You get a pretty good idea of what to expect from “Upside Down” in the opening moments, which combine cosmic visuals with what may be the longest, most confusing, scene-setting voiceover monologue ever filmed. It goes all the way back to the creation of the universe to explain the existence of a solar system containing twinned planets, each with its own opposing gravitational fields. Then it explains, after a dazzling split-screen view of the situation, that these two worlds somehow coexist face-to-face, with the Up Top planet thriving by exploiting the world Down Below. Which has led to a state of inter-planetary tension resulting in a strict rule forbidding the people of Down Below from ever entering Up Top. Though that probably wouldn’t happen too often anyway, because matter from one world is anti-matter in the other — and the two can’t come into contact for more than an hour without bursting into flame.
Now, we all know that good science fiction tries to be as plausible as possible. Unfortunately, this film isn’t, not even for a moment. So let’s think of it as semi-magical romantic fantasy instead and give Argentine writer/director Juan Solanas (“Northeast”) a free pass on that score. Along with some bonus points for making “Upside Down” consistently intriguing on the spectacle side.
Into the film’s topsy-turvy setting stray young Adam and Eden, who meet one day when the boy is out harvesting the Secret Pollen of the Pink Bees, which his aunt uses to make floating pancakes (just go with it). Child Adam climbs the highest tree on the highest peak Down Below and spots child Eden doing much the same across from him, Up Top. From there, they grow into teens (and become Jim Sturgess and Kirsten Dunst), fall in love, steal some smooches when Adam drags Eden Down Below on a rope, and are tragically separated when a hit squad tries to kill them. Adam is shot, Eden is injured and years pass. Then Adam spots Eden on TV Up Top and decides to risk everything to see her again, concocting a Pink Bee wrinkle cream to get himself a job at the evil Trans-World corporation where she works. At which point many more complications kick in, including the afore-mentioned bursting-into-flame issue, a little problem with forgetfulness, and so forth.
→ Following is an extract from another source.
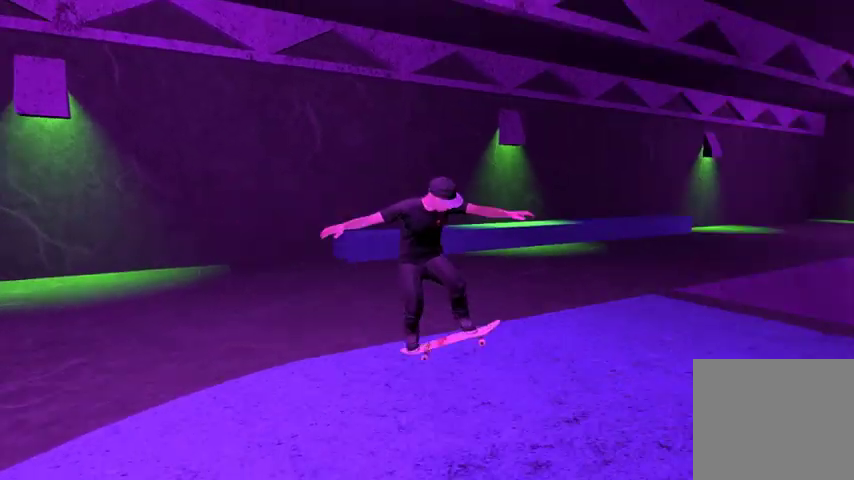
{"buttons": [], "left_stick": "center", "events": [[333, "left_stick", "center"]]}
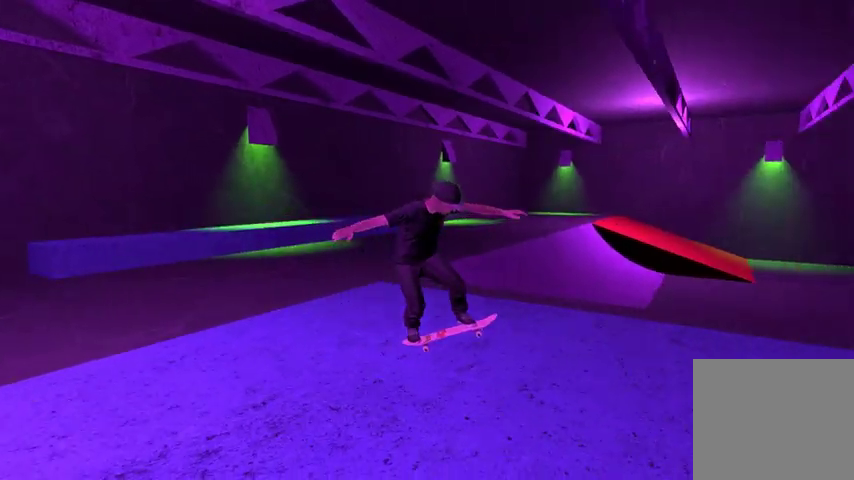
{"buttons": [], "left_stick": "right", "events": [[167, "left_stick", "right"]]}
The thing is, there are two ways to look at “Upside Down.” Watch it with your head and you’re likely to spend most of the time in frustration as things get more and more outlandish. Watch it with your heart, and you just might find that its ardent mood and romantic imagery — especially the key image of the two lovers floating in midair when they embrace — makes sense in a way that works just fine without logic.
It would be nice, of course, if they both worked well together, but maybe you can’t have your floating Pink Bee pancake and eat it too.